COLUMBUS, OH – U.S. Sen. Sherrod Brown (D-OH) held a news conference today at the Ohio Statehouse to address the growing problem of anonymous money fueling American elections.
“Democrats and Republicans may disagree on a variety of issues, but we should be aligned when it comes to knowing who is bankrolling U.S. political campaigns. As it stands, we don’t even know whether foreign interests or domestic interests are paying for political advertising in US campaigns—and there’s something deeply wrong with that picture,” Brown said. “The U.S. Chamber should be in the business of supporting U.S. businesses—not foreign interests or multinational corporations that ship jobs overseas. While the U.S. Chamber claims their foreign donors don’t influence their American election spending, they certainly influence the Chamber’s policy positions.
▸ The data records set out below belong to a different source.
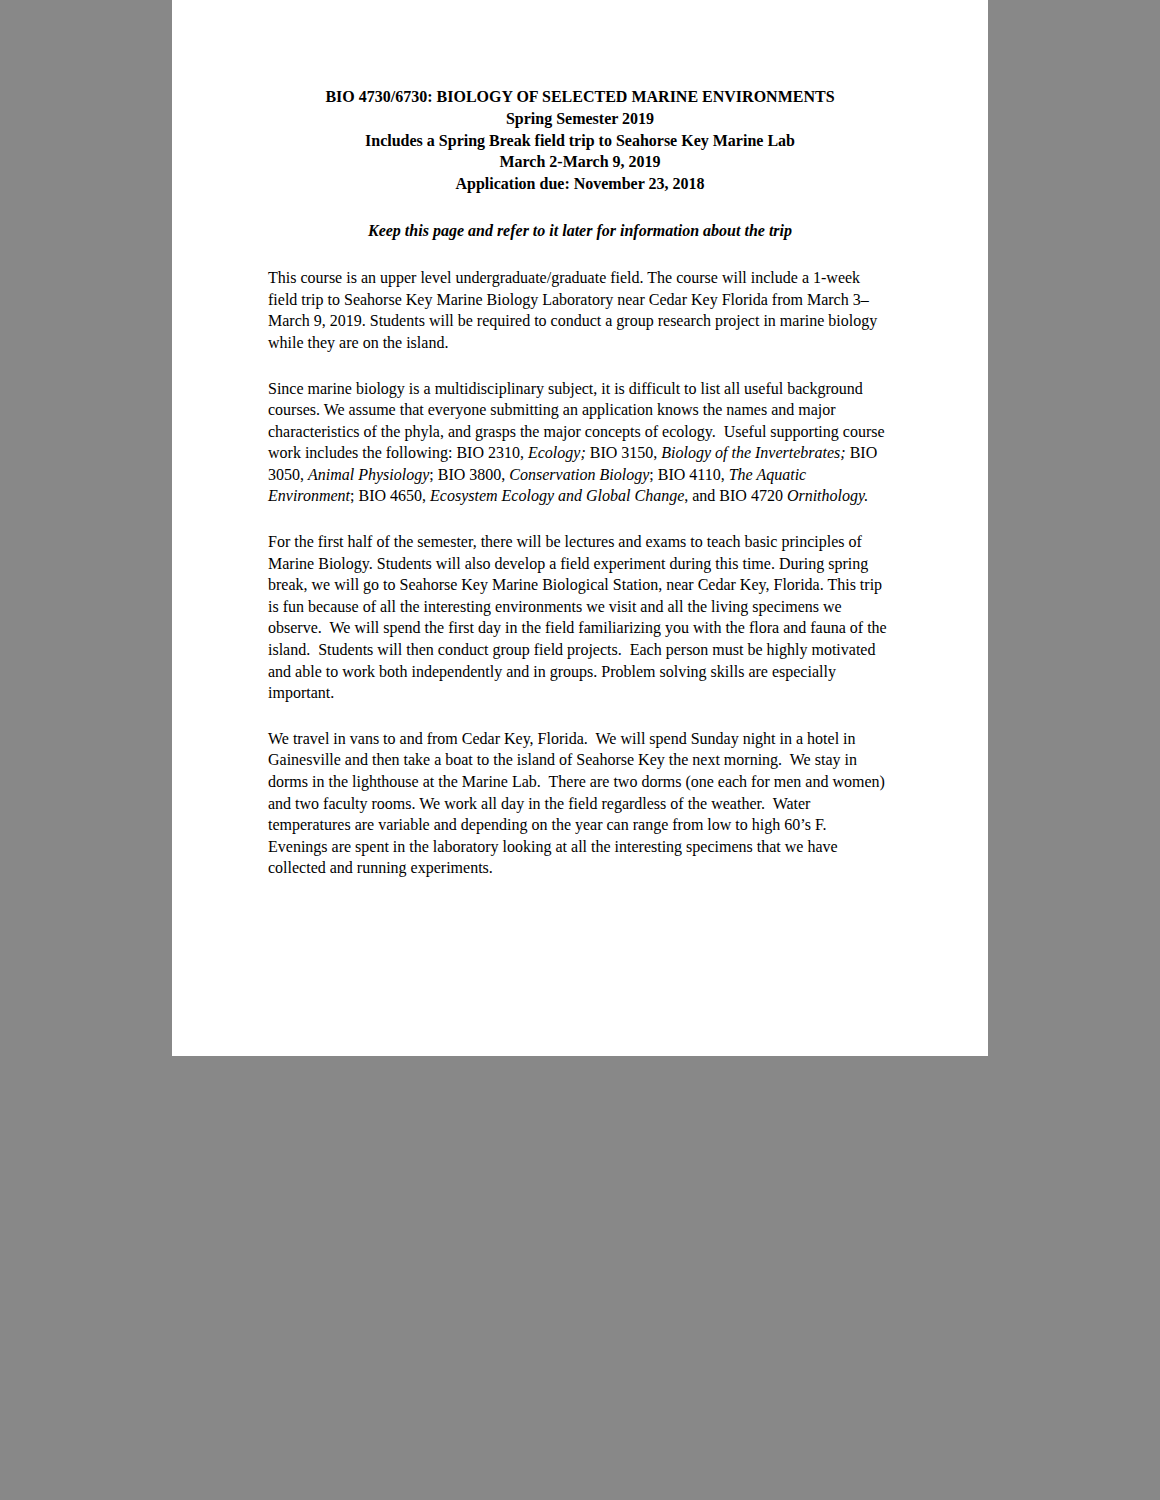BIO 4730/6730: BIOLOGY OF SELECTED MARINE ENVIRONMENTS
Spring Semester 2019
Includes a Spring Break field trip to Seahorse Key Marine Lab
March 2-March 9, 2019
Application due: November 23, 2018
Keep this page and refer to it later for information about the trip
This course is an upper level undergraduate/graduate field. The course will include a 1-week field trip to Seahorse Key Marine Biology Laboratory near Cedar Key Florida from March 3– March 9, 2019. Students will be required to conduct a group research project in marine biology while they are on the island.
Since marine biology is a multidisciplinary subject, it is difficult to list all useful background courses. We assume that everyone submitting an application knows the names and major characteristics of the phyla, and grasps the major concepts of ecology. Useful supporting course work includes the following: BIO 2310, Ecology; BIO 3150, Biology of the Invertebrates; BIO 3050, Animal Physiology; BIO 3800, Conservation Biology; BIO 4110, The Aquatic Environment; BIO 4650, Ecosystem Ecology and Global Change, and BIO 4720 Ornithology.
For the first half of the semester, there will be lectures and exams to teach basic principles of Marine Biology. Students will also develop a field experiment during this time. During spring break, we will go to Seahorse Key Marine Biological Station, near Cedar Key, Florida. This trip is fun because of all the interesting environments we visit and all the living specimens we observe. We will spend the first day in the field familiarizing you with the flora and fauna of the island. Students will then conduct group field projects. Each person must be highly motivated and able to work both independently and in groups. Problem solving skills are especially important.
We travel in vans to and from Cedar Key, Florida. We will spend Sunday night in a hotel in Gainesville and then take a boat to the island of Seahorse Key the next morning. We stay in dorms in the lighthouse at the Marine Lab. There are two dorms (one each for men and women) and two faculty rooms. We work all day in the field regardless of the weather. Water temperatures are variable and depending on the year can range from low to high 60’s F. Evenings are spent in the laboratory looking at all the interesting specimens that we have collected and running experiments.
And if they’ve got nothing to hide, why would they oppose legislation that requires them to disclose their foreign donors?”
Brown, who served two terms as Ohio’s Secretary of State, discussed a new report by the nonpartisan campaign finance watchdog Campaign Money Watch showing that the U.S. Chamber of Commerce spent more than $566,000 on commercials and campaign spending for U.S. House candidates in Ohio. At the same time, the U.S. Chamber lobbied against a bill that would end tax incentives to companies that offshore and that would give employers a tax credit for jobs brought back from overseas. The U.S. Chamber has also opposed legislation that would require it to disclose donors—including foreign interests—who help fund its election ads.
This week, the Wesleyan Media Project released a study showing that campaign advertising spending is up by nearly 75% over 2008, and that approximately $200 million was spent on political advertising between September 1 and October 7 of this year. The House of Representatives race in Ohio’s 16th District ranks number eight for spending on campaign advertisements.
Brown, who chairs the U.S. Senate Banking Subcommittee on Economic Policy, also announced today that he will call a hearing on multinational corporations that outsource American jobs and will invite the U.S. Chamber to testify.
In February, Brown announced new legislation aimed at curbing the influence of special interests in Washington. Brown’s bill, which came in the wake of the January Supreme Court ruling that corporations can use company dollars to influence the democratic process, would subject corporate campaign contributions to new measures of transparency and accountability. He is also a cosponsor of the DISCLOSE Act, which Senate Republicans have refused to debate despite their past calls for transparency in elections.